We also performed TEM measurements for the AlGaN epilayer deposited on the AlN/NPSS template, as shown in Figure 7. Figure 7a shows a cross-sectional TEM image of the AlGaN epilayer grown on the AlN/NPSS template, whereby the interface between the epilayer and the substrate was clearly observed. Although the AlN interfacial layer could not clearly been found in the present interface, it might be attributed to interdiffusion of Ga and Al during the growth process [33]. Three regions of the AlGaN epilayer (marked I, II, and III) were selected for the HRTEM measurements, as displayed in Figure 7b–d, respectively. Here, regions I and II both represented the AlGaN epilayers grown on the inclined planes (from different patterns). Meanwhile, region III represented the AlGaN epilayer grown above the top of the AlN/NPSS template. In Figure 7b, various d-spacing values consisting of 2.54 Å, 2.56 Å, and 2.57 Å were found in region I. Similar d-spacing values (2.54 Å and 2.56 Å) could also be identified in region II (Figure 7c). This reveals that the epilayer grown on the inclined planes (regions I and II) displayed the patterns belonging to the AlGaN (0002) phase. On the other hand, the d-spacing arrangement of the epilayer above the top of the AlN/NPSS template (region III) was more regular than that grown on the inclined planes, with one uniform d-spacing value of 2.56 Å. As mentioned above, the typical d-spacing value of GaN (0002) is 2.59 Å. Hence, the AlGaN epilayer deposited on the AlN/NPSS template indeed belonged to the AlGaN phase with no GaN phase, which agreed well with the XRD result. In addition, the dark-field TEM image observed in the two beam condition for the AlGaN epilayer deposited on AlN/NPSS template is shown in Figure 7e, and the screw dislocation density of this AlGaN epilayer deduced by this TEM image is 3.0 × 10⁹ cm⁻². Based on Figure 6e and Figure 7e, it can be found that the screw dislocation densities of these two AlGaN epilayers deduced from these TEM images are indeed similar to those evaluated from the XRD results (Figure 2). Besides, the FFT images for regions I and III (shown in Figure 7a) are displayed in Figure 7f,g, respectively. The result can also prove that only the AlGaN phase (without GaN phase) is formed in this AlGaN epilayer.
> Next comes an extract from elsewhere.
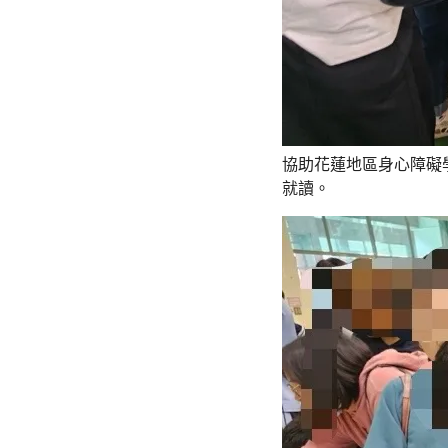
協助花蓮地區身心障礙
就讀。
Based on these observations, the mechanism of Al incorporation during the AlGaN growth was proposed, as schematically illustrated in Figure 8. In Figure 8a, due to the Ga atoms with high surface mobility, Ga atoms dominate the growth mechanisms and individual islands rapidly developed for GaN growth [34]. In Figure 8b, higher Al incorporation might be due to lower strain between the AlGaN film and the AlN/NPSS template [27]. It was also assumed that the slightly misorientated NPSS substrate could provide a better opportunity for the Al and Ga atoms to interact on the surface; hence, a higher Al composition of the AlGaN film was achieved. A similar result was also previously reported by Bryan et al. [35].

4. Conclusions

In this study, the effects of different substrate templates on the structural and stress properties of AlGaN epilayers growth by HVPE were investigated. According to the XRD, AFM, and TEM analyses, the Al incorporation efficiency into the AlGaN epilayer could be increased using the AlN/NPSS template. The surface roughness of the layer could also be suppressed by growing the AlGaN layer on the AlN/NPSS template. As a result, we could obtain a relatively high Al content and smooth AlGaN film with a narrow XRD FWHM and low defect density. These results indicated that HVPE AlGaN/AlN/NPSS could be a promising epitaxial template for the development of high-performance AlGaN-based optoelectronics devices.